--- start Document section ---

The twin bomb attacks in Brussels mark a new chapter in the unfinished book on the history of Islamist terrorism.
Brussels remains on high alert as raids continue. Image: Christophe Petit Tesson/EPA
To understand the terrorist attacks we must examine the wider circumstances. These include the hypothesis that many of the terrorists – including the Algerian Muhammad Belkaid killed in a Brussels raid earlier in March – have been involved in the conflict in Syria and Iraq, and as a result have become radicalised. But as the investigation continues, questions will be asked about where the radicalisation of those involved took place: in Syria or Iraq, or in the back streets of the Molenbeek quarter of Brussels.
It is important, however, to note that while the terrorists appear to be Muslims, this does not equate to a relationship between the attacks and Islam. It is like equating the 1980s IRA attacks on the UK mainland to Christianity (despite the sectarian nature of that conflict, it was a political struggle). Let’s not forget that the residents of Molenbeek publicly mourned the Paris attacks.
The Syria connection
The conflict in Syria and Iraq has undoubtedly contributed to the spread of Islamist terrorism both in the Middle East and wider world. The foreign participants in this conflict have gained experienced in a violent landscape where the ostensibly noble idea of a classical style of defensive jihad in support of the Syrian people against Bashar Al-Assad, has morphed into nihilistic Islamist terrorism.
This in turn has radicalised many individuals, who on their return home, have difficulty readjusting. They return with some additional “street credibility” and may subsequently become both potential terrorists or trainers and ideologues. One man wanted by police in connection with the Brussels attack, Najim Laachraoui, is believed to have travelled to Syria in 2013.

--- end Document section ---

- [Objective]:
Answer these questions using the article on the Brussels attacks.
(a) Which Algerian man was killed in a Brussels raid earlier in March?
(b) Which attacks from the 1980s does the article compare to the Brussels attacks?
(c) In what year is Najim Laachraoui believed to have traveled to Syria?

--- start Dataset section ---

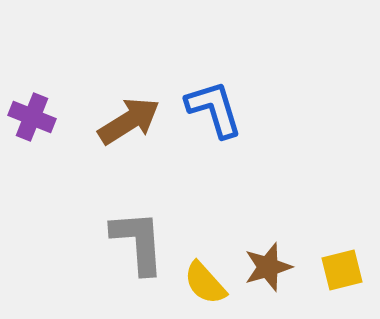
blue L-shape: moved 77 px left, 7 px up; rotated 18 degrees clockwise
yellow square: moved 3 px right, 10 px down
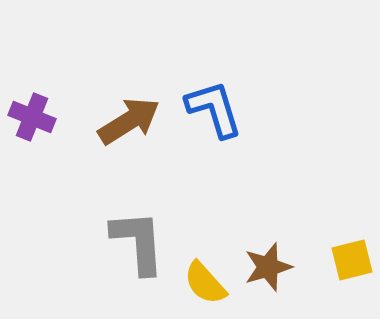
yellow square: moved 10 px right, 10 px up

--- end Dataset section ---

- [Response]:
(a) Muhammad Belkaid
(b) The IRA attacks on the UK mainland
(c) 2013